:: THE TASK ::
Could you recast the items from the line with "Task: after every" to the line with "383.0], [0, 0, 1]] dist [-0.001017, 0.001732]" as a two-column CSV with the headers item_text and answer? Use one row per item, put each value in a single quoted field with line breaks replaced by spaces, and leave the pictures out.

:: RECORDS ::
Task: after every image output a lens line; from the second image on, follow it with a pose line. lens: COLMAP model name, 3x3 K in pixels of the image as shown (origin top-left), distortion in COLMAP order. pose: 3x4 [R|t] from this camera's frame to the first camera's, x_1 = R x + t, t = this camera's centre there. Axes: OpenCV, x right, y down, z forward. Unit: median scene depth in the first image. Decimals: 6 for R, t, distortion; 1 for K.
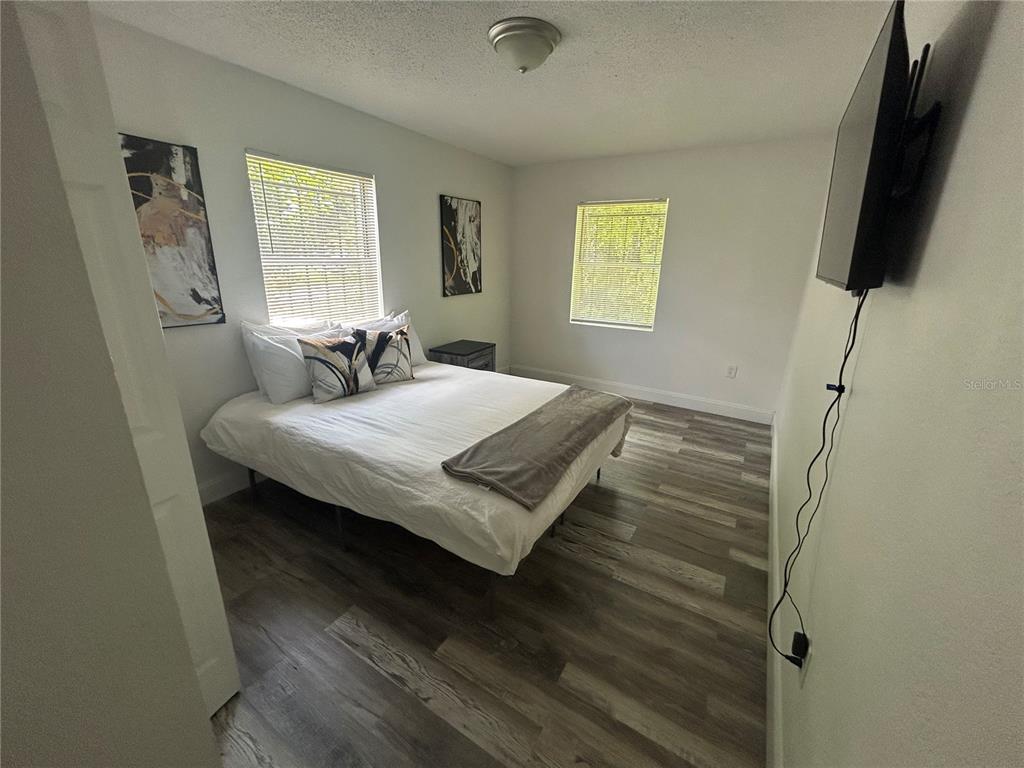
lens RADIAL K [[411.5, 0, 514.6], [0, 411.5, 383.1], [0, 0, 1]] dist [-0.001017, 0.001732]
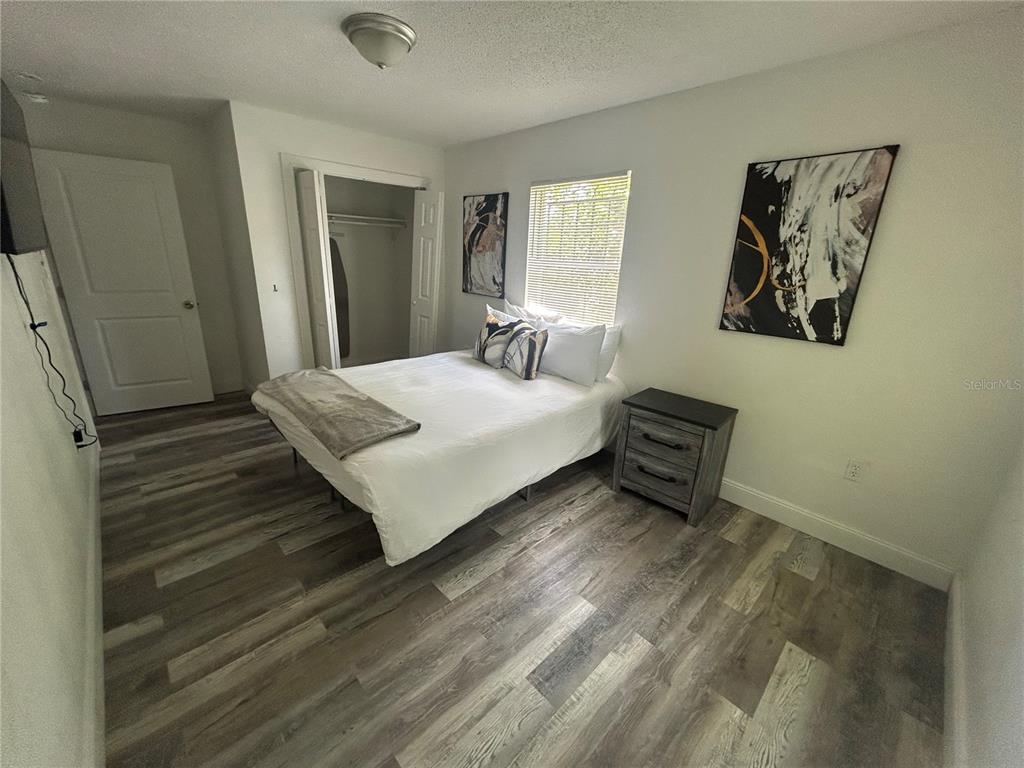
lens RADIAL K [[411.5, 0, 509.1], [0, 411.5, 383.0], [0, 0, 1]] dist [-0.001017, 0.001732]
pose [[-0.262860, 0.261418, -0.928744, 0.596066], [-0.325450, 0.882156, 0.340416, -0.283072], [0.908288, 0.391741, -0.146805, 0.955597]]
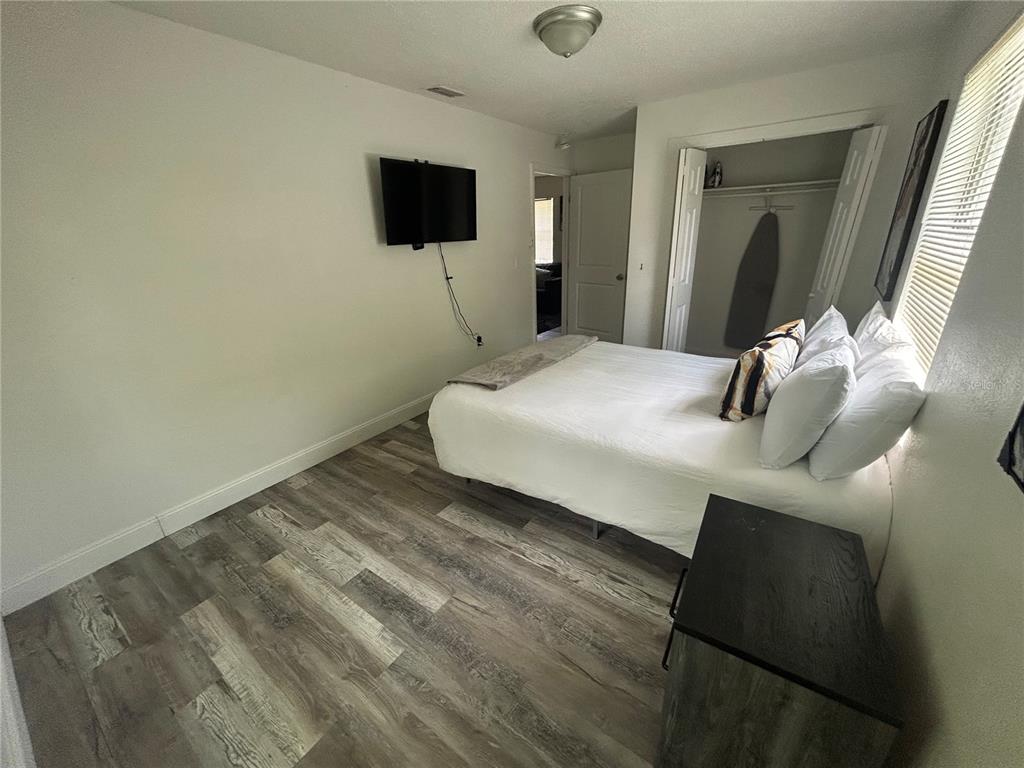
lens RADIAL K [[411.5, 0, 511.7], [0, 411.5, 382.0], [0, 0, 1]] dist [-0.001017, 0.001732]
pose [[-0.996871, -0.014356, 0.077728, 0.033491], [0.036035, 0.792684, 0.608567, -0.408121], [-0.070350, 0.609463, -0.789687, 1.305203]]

--

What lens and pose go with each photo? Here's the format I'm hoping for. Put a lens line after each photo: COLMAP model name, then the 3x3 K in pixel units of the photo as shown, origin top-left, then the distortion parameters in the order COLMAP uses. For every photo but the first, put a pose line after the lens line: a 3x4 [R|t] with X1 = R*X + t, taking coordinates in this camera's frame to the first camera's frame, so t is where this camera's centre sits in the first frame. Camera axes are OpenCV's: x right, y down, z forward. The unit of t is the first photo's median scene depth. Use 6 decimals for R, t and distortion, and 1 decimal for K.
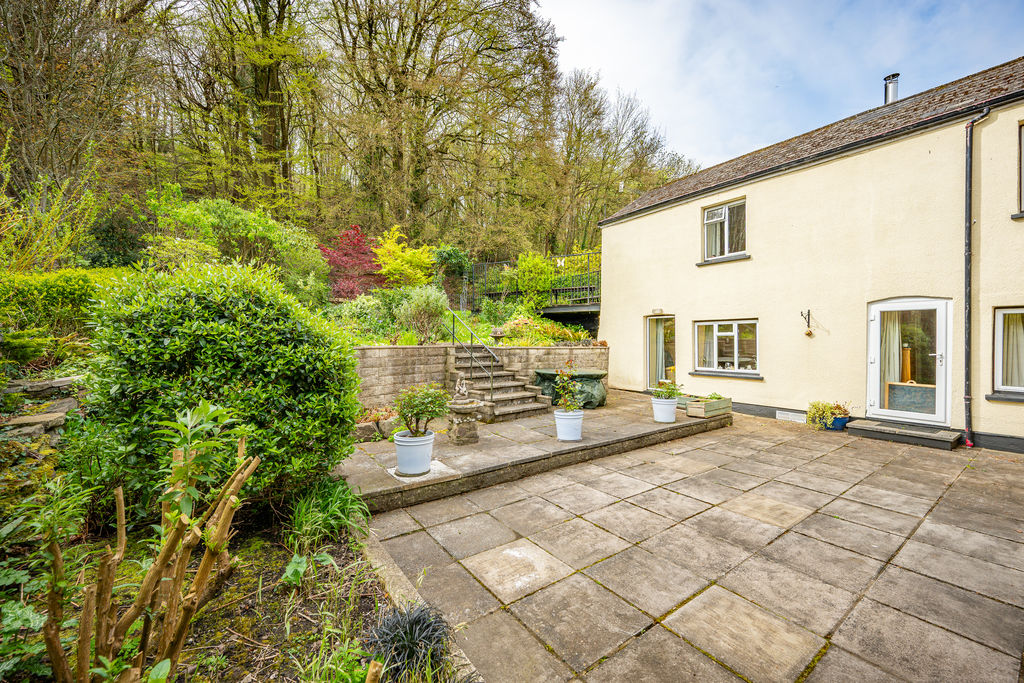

:: EXERCISE RESULT ::
item_text,answer
"Task: after every image output a lens line; from the second image on, follow it with a pose line. lens: COLMAP model name, 3x3 K in pixels of the image as shown (origin top-left), distortion in COLMAP order. pose: 3x4 [R|t] from this camera's frame to the first camera's, x_1 = R x + t, t = this camera's centre there. Axes: OpenCV, x right, y down, z forward. Unit: median scene depth in the first image. Decimals: 6 for R, t, distortion; 1 for K.","lens RADIAL K [[411.5, 0, 514.6], [0, 411.5, 383.1], [0, 0, 1]] dist [-0.001017, 0.001732] lens RADIAL K [[411.5, 0, 509.1], [0, 411.5, 383.0], [0, 0, 1]] dist [-0.001017, 0.001732]"